No Advantages Here
As one of the most generous housing subsidies in the nation, Bloomberg’s Advantage program is certainly ambitious and well intentioned. Established in 2007, the program aims to provide homeless families with the incentive to find steady employment and move out of shelters by subsidizing their housing costs, requiring that families work 20 hours a week and pay $50 per month in rent.
Yet in the midst of the economic downturn, dwindling employment opportunities and a dearth of affordable housing, the city has announced that it will impose more stringent requirements.

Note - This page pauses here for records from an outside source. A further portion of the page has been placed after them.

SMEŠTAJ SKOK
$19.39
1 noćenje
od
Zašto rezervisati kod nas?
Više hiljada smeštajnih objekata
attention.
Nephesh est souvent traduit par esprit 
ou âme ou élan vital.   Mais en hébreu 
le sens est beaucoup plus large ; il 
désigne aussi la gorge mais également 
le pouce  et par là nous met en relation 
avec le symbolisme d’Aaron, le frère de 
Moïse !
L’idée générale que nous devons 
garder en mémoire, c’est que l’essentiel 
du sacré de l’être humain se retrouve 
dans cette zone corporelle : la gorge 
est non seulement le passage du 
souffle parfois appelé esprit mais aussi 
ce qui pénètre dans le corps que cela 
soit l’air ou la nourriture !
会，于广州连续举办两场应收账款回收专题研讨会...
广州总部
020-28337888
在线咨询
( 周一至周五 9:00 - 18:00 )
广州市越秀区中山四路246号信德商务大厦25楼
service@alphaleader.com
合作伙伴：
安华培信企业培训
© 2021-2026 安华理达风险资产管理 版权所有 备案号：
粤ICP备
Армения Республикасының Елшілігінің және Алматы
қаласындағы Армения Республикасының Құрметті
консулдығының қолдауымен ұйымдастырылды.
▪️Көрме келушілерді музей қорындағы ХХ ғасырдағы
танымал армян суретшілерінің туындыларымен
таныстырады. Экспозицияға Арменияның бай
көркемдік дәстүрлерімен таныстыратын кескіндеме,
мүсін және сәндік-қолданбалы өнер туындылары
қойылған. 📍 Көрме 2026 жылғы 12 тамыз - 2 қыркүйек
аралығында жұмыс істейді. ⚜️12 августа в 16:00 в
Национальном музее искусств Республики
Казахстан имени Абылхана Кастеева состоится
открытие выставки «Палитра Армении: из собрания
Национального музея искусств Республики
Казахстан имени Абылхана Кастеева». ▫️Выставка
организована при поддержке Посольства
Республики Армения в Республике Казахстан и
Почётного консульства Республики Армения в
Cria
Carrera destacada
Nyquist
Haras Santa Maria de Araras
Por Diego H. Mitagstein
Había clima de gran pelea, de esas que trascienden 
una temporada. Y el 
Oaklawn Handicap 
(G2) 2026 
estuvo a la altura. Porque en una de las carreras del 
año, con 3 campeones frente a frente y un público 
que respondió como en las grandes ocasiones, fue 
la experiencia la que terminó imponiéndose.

To qualify for the program, recipients will now have to supply as much as 40 percent of their income, and at least one member of the family will be required to work 35 hours a week to be eligible for a second year.
While the Department of Homeless Services has contended that only 6 percent of Advantage participants have returned to the shelter system, housing advocacy groups have estimated that the numbers are much higher, as much as two-thirds. Once the new requirements go into effect this fall, it is estimated that 7,400 more families will be ineligible for the program and will be at risk of returning to the shelter system.
Public Advocate Bill de Blasio, who has long been critical of Bloomberg’s approach to homelessness, has warned that the new eligibility standards will only worsen the very problem that it aims to eliminate. And in an audit to be released today, city comptroller John C. Liu reports that weak governance has beleaguered the initiative. The audit states that landlords have pressured tenants into illegal side deals, and that the department failed to properly inspect the quality of the apartments, placing participants in poor housing conditions.
Homelessness in New York City is now at an all-time high, and the Bloomberg administration’s attempts to reduce the population of homeless families has largely failed. Reducing assistance in a time when Advantage participants will not be able to afford it is not the answer.